In other words, other administrative area definitions are likely to be
arbitrary and completely orthogonal to the ones defined for
replication.  Or at least its certain that we'll find some that are.

[SC]
In addition, realistic Directory Access Control Domains add further
complications.

[Ed]
Such an evasion
(for that is surely what it would be ;-) would leave for future work
the definition and management of specific administration areas (SAA) which
could then partition the autonomous administrative area, and the
inner administrative areas which in turn partition the SAAs.

[SC]
The conceptual framework for this "future work" was done many years ago for
the X.500 standards.

LDAP should simplify protocols when and where possible, but must not change
the conceptual framework.

Although the the X.500 standards are pretty unreadable, an excellent
explanation is in David Chadwick's book, available online at:

http://www.salford.ac.uk/its024/Version.Web/Contents.htm

Section 11 of chapter 2 actually succeeds in making the administrative
framework intelligible!

Inner Administrative Areas do not "partition" SAAs since they can be nested
as shown on the right of this diagram:

http://www.salford.ac.uk/its024/Version.Web/Chapter.2/fig2-6.gif

Assuming that actual management can be deferred, definition (by simply
adopting the work already done) should not be deferred.

Simply specify that ancestor administrative points and their subentries are
replicated together with each replicated area. Otherwise replicas simply
would not receive essential context information.

Visualize a "replicated area" as possibly being a smaller triangle within
that nested IAP. It clearly needs to receive copies of each of the ancestor
administrative entries and subentries in that diagram.

[Ed]
However, there's an important definition in [X.501] - autonomous
administrative domain - which indicates that they are non-overlapping.
That might give us leeway to simplify matters.  Certainly, for the purposes
of LDUP, the replication areas are, indeed, non-overlapping.

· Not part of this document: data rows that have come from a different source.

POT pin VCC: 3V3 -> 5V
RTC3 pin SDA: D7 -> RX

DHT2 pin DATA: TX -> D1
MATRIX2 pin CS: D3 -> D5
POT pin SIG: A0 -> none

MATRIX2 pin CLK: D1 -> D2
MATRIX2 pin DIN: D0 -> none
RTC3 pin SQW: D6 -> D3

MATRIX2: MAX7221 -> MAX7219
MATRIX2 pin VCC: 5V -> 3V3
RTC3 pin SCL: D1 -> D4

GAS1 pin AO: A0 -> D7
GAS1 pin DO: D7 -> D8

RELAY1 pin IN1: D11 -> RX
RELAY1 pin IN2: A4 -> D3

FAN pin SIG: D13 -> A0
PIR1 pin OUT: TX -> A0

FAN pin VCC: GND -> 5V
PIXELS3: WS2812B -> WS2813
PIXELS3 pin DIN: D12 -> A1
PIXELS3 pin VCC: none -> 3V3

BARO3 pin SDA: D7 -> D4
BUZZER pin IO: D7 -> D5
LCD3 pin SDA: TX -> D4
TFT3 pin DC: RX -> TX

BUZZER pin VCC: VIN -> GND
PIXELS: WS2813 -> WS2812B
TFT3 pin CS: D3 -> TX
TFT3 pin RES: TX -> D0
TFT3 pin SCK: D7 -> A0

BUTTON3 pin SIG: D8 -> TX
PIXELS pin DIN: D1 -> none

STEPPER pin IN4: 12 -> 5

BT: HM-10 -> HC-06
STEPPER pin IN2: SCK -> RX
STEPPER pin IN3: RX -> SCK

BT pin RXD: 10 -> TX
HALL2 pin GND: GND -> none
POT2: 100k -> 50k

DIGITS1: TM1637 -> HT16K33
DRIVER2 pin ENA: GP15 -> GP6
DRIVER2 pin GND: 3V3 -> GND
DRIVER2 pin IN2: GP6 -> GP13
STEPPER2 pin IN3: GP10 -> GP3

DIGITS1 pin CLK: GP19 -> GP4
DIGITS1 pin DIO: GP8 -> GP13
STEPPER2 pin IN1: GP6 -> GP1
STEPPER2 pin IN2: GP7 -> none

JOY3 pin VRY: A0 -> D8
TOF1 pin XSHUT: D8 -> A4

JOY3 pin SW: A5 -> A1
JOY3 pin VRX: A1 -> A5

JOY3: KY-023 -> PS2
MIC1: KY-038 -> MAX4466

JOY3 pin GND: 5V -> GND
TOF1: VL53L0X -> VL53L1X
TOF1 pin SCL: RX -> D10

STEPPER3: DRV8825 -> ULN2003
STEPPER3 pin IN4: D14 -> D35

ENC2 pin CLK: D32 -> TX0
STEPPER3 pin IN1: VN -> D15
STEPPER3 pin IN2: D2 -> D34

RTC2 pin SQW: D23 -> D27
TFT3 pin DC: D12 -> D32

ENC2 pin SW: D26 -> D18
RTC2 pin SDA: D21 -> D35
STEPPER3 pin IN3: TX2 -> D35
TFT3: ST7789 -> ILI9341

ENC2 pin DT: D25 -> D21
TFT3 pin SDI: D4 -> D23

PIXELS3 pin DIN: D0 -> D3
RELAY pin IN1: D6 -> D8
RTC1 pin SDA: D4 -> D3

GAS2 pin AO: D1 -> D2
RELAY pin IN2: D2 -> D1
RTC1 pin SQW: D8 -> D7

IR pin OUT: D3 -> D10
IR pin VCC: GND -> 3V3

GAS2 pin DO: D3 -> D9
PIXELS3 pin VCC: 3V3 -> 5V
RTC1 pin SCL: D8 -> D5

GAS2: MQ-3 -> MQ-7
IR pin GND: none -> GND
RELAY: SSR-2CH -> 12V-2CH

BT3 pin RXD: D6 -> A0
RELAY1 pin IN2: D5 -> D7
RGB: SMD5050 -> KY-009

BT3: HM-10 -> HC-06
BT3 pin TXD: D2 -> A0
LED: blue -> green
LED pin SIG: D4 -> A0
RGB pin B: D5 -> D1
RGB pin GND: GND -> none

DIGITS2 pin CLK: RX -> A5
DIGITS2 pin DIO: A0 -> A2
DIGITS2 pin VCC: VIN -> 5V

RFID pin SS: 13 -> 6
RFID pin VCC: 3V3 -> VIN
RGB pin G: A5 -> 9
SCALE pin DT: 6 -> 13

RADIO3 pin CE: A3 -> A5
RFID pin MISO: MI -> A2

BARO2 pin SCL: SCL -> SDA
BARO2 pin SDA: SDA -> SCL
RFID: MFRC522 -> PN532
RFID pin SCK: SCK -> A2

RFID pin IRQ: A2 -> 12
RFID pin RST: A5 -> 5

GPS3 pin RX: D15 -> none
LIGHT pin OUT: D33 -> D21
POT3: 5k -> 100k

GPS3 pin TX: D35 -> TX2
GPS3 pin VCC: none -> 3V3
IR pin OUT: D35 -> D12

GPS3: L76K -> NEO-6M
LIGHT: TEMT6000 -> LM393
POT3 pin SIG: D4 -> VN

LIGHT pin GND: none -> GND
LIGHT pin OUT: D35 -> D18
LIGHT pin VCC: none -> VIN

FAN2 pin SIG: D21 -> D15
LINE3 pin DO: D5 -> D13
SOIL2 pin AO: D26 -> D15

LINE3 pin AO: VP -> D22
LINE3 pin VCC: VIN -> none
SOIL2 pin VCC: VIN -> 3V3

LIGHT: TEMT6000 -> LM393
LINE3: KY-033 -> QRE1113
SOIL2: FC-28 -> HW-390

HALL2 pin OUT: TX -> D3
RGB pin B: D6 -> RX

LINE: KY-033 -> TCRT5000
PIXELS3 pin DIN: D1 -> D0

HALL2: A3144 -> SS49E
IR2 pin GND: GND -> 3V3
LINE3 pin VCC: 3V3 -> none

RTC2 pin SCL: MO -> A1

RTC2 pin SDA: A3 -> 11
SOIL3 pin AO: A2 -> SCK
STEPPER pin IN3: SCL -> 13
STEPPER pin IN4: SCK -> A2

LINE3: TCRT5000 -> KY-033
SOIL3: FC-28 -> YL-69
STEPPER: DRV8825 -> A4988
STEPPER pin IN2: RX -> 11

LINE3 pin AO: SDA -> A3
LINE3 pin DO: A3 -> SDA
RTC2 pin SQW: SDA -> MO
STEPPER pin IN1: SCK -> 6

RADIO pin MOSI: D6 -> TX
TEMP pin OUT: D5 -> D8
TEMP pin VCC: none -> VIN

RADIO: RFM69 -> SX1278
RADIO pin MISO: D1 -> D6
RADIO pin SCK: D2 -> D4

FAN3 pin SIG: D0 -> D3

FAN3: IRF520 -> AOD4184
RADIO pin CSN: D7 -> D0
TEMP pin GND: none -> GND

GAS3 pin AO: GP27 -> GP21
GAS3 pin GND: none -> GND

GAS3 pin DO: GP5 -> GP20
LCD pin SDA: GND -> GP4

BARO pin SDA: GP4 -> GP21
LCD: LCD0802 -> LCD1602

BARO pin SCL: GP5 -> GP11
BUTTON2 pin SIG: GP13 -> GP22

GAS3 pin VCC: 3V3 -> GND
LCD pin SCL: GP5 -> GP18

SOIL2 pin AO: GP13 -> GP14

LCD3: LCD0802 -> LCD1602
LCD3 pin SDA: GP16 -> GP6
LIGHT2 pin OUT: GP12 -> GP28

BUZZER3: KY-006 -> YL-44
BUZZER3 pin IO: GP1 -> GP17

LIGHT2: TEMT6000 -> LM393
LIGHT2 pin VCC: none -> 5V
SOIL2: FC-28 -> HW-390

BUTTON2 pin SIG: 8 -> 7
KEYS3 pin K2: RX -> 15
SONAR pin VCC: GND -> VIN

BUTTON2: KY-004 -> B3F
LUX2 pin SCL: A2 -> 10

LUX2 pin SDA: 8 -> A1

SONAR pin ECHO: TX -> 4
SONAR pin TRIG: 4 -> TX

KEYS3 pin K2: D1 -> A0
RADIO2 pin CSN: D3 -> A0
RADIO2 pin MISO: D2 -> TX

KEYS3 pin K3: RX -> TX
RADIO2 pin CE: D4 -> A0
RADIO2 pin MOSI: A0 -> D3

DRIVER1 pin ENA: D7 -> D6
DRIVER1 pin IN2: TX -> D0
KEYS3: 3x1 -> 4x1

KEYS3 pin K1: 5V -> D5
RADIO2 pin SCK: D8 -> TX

Further, both inner administrative areas and specific administration areas
are both bounded by (e.g. contained within) one of the non-overlapping
autonomous administrative domain.

So, I think what I"m proposing is that the namingContext auxiliary class
that LDUP Arch defines is the "autonomous administrative point", and
the subentries we're defining MIGHT be tied to that.  Such an evasion
(for that is surely what it would be ;-) would leave for future work
the definition and management of specific administration areas (SAA) which
could then partition the autonomous administrative area, and the
inner administrative areas which in turn partition the SAAs.

[Albert]
A "Directory hosting ISP" could hold the AAA's for numerous organizations on
a single DSA, just as a "Web hosting ISP" holds numerous domains for web
service.

Each would be replicated with internal DSAs of the organization concerned
and with DSAs at other local sites of the ISP to provide global backbone
directory service for those organizations.

It certainly should not follow that they are all a single replicated area
because they hosted on a single DSA.

Not only should the various AAA's not be required to receive replicas of
each other, but some may  only need say 2 replicas at local sites of their
ISP while others may want replicas at more.